There were three main differences between the recreational athletes in this study and the competitive athletes in the previous study9: (1) the recreational athletes were older, (2) they presented later, and (3) they were more likely to have a good result following the entheseal pubic cleft injection. Entheseal injections produced a good result in twenty-one of the twenty-eight recreational athletes, irrespective of the findings on magnetic resonance imaging. It seems paradoxical that older patients with a longer duration of symptoms (as was seen in the recreational group) would have a better outcome following the injection. This may be explained to some extent by the fact that recreational athletes tend to have lower demands than their competitive counterparts and are more able to rest, particularly as a return to their sport does not equate a return to their livelihood for these patients. Also, we suggest that recreational athletes may be able to resume a similar level of activity with an altered technique (thereby avoiding repetitive microtrauma) more easily than their competitive counterparts.

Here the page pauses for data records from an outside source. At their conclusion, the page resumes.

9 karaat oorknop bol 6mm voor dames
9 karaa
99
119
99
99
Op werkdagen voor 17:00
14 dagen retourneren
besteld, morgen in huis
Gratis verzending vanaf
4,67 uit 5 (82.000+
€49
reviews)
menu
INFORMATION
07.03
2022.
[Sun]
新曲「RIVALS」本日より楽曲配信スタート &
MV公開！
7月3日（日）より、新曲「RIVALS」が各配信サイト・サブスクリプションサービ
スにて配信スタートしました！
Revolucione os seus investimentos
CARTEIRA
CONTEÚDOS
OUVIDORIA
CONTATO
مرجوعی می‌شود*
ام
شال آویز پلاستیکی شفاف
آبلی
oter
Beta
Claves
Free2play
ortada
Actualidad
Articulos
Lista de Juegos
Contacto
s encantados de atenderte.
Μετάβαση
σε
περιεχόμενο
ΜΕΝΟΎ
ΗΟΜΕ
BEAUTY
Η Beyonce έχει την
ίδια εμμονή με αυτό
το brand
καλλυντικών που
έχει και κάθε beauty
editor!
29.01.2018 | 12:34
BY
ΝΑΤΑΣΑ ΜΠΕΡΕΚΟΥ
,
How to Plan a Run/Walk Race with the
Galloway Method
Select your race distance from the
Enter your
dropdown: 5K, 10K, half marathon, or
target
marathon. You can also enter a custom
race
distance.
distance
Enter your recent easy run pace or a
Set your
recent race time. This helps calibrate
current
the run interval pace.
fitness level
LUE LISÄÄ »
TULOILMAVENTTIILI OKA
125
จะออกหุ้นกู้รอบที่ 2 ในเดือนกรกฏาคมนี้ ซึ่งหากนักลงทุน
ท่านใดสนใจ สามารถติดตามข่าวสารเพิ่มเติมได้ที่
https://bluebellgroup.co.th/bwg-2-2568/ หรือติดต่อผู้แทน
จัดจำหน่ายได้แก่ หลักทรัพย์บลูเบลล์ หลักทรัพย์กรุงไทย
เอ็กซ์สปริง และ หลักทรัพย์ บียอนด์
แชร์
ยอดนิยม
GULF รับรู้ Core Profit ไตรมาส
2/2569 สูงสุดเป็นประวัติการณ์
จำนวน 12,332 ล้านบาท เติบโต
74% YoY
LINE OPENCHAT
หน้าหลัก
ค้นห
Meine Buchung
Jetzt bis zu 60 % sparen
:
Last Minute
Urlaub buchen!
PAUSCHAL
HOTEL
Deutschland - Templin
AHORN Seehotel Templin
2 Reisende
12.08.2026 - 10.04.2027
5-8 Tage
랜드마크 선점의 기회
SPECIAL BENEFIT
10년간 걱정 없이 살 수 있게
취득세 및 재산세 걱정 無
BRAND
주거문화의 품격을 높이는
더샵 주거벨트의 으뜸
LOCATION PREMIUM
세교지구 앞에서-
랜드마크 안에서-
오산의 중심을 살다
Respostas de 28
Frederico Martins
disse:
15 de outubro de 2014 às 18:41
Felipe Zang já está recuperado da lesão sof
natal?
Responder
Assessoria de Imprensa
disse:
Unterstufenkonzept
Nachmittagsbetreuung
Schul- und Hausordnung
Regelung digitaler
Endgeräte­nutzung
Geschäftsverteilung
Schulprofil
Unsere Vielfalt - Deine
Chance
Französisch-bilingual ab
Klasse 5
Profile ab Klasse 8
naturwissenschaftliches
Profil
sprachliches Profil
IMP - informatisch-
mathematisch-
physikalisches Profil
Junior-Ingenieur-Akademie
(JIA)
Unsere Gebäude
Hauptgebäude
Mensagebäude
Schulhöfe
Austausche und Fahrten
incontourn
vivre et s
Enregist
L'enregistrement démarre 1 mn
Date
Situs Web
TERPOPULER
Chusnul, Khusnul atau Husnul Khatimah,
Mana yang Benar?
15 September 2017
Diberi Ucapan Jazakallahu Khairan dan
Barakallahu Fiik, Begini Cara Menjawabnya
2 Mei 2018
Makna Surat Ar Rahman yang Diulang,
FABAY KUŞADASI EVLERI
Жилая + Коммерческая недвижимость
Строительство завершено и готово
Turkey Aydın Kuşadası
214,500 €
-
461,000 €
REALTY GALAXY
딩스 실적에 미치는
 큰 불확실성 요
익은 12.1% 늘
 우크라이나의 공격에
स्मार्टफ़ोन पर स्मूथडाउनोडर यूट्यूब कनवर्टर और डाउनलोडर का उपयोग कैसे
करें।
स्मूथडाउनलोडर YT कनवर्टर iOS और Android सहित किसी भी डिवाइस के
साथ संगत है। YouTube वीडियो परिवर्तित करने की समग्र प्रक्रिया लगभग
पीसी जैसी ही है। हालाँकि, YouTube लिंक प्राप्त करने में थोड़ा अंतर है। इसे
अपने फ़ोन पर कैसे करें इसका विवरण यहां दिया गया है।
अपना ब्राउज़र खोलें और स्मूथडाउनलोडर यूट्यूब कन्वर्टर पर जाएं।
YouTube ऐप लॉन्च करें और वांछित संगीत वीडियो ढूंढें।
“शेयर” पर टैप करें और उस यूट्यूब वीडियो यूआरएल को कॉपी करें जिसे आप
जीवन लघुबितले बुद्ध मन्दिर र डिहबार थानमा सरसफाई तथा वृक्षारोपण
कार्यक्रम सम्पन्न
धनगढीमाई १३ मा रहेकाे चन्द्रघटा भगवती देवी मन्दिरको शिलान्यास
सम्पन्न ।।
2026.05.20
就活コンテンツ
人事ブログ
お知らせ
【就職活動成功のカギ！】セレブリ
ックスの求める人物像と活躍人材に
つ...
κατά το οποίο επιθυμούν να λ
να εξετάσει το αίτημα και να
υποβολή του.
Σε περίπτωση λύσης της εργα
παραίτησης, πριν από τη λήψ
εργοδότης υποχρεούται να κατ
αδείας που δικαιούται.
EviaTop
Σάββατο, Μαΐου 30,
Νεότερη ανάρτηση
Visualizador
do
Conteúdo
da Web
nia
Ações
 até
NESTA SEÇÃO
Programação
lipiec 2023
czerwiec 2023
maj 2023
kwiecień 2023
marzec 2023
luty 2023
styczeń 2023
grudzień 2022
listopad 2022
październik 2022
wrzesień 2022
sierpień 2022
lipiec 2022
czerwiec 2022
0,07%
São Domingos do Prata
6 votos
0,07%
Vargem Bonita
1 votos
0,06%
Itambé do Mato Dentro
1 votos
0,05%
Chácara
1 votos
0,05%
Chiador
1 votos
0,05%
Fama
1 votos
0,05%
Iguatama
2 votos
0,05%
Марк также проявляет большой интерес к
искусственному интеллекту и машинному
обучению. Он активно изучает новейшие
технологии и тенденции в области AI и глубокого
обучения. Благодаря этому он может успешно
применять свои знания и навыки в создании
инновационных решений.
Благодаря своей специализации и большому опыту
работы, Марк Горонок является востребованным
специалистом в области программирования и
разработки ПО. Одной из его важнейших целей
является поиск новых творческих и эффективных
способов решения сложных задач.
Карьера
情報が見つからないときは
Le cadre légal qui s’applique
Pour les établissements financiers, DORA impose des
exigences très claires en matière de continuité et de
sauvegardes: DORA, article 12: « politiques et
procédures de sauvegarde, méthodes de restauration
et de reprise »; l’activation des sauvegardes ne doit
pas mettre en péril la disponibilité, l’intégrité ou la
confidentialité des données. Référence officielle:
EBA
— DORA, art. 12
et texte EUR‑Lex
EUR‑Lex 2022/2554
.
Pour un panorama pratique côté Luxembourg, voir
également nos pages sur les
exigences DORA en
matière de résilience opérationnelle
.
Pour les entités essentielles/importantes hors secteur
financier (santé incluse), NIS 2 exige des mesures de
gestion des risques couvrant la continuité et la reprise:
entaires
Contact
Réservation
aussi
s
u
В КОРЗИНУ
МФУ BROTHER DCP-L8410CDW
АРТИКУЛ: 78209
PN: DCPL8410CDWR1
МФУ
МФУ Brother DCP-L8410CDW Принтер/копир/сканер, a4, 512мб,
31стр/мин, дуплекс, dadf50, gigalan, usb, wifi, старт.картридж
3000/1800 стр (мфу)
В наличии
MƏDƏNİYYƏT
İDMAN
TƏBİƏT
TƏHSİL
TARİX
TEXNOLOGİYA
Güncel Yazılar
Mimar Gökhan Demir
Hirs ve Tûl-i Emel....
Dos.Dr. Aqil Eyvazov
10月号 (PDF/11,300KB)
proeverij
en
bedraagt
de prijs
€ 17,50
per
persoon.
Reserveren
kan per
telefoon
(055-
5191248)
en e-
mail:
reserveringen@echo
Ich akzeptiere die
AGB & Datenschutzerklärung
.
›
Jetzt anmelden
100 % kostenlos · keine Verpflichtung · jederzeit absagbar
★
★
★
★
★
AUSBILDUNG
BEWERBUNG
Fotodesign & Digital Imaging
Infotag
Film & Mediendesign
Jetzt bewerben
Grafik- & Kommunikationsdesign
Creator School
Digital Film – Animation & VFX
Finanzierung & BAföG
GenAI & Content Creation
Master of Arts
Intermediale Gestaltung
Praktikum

Two athletes in Group 1 (no enthesopathy seen on magnetic resonance imaging) had a mild recurrence with type-1 unilateral pain, and they had a successful repeat injection. Therefore, we believe that repeat injection can be considered for recurrence in recreational athletes, especially those with negative findings on magnetic resonance imaging and mild pain.
Shortfalls of the present study are its retrospective design and the limited number of subjects. Furthermore, no system was available for scoring the outcome of treatment of adductor-related or groin injuries in athletes.
To our knowledge, there has been no differentiation, in the literature, between the levels of performance of athletes with adductor-related groin pain. This study was performed to assess recreational athletes and identify differences or similarities between them and competitive athletes. Perhaps the important similarity between the two groups is that the adductor enthesis is the pain source. However, recreational athletes are usually older, present with more chronic symptoms, and as a group do better following an entheseal injection. We suggest that it is reasonable to employ an entheseal pubic cleft injection as a diagnostic and potentially therapeutic procedure in recreational athletes with adductor dysfunction, even in the absence of a magnetic resonance imaging scan.